_DATA_.
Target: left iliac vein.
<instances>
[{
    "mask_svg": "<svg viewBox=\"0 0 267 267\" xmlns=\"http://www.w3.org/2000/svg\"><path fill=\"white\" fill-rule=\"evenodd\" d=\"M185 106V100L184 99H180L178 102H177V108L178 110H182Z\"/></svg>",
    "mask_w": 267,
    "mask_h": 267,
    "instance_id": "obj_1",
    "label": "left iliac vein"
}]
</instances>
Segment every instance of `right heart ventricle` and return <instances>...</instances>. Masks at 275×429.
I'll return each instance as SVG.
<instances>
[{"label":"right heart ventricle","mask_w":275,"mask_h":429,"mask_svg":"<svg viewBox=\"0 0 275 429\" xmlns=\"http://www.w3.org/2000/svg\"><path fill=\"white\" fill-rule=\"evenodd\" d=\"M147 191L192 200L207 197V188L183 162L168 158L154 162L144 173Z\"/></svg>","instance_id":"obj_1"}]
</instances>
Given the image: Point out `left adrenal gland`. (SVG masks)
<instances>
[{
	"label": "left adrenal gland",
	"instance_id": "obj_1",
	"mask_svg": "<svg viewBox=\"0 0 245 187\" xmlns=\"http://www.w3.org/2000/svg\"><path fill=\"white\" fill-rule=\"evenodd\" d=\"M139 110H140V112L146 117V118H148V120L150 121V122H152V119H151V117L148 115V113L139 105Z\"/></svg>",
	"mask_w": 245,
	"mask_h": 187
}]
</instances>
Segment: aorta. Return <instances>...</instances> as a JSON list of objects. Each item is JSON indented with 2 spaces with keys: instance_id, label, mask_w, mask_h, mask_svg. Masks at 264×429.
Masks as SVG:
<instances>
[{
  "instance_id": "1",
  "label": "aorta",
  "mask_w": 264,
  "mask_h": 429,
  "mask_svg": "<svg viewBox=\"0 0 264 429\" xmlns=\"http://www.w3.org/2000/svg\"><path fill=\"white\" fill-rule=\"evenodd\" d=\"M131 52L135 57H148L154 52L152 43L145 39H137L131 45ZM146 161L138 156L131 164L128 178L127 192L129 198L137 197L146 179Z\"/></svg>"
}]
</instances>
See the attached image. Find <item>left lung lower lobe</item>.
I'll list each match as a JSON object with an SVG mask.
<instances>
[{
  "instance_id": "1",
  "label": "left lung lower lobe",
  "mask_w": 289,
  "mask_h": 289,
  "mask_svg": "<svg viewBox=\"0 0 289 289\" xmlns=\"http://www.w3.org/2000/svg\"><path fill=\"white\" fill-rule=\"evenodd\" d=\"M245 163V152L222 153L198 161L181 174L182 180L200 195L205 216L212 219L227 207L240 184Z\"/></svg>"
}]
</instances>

_SHORT TASK_.
Count the lines in the entries that contain the word "lower". Give only the number.

_THE RESULT_.
2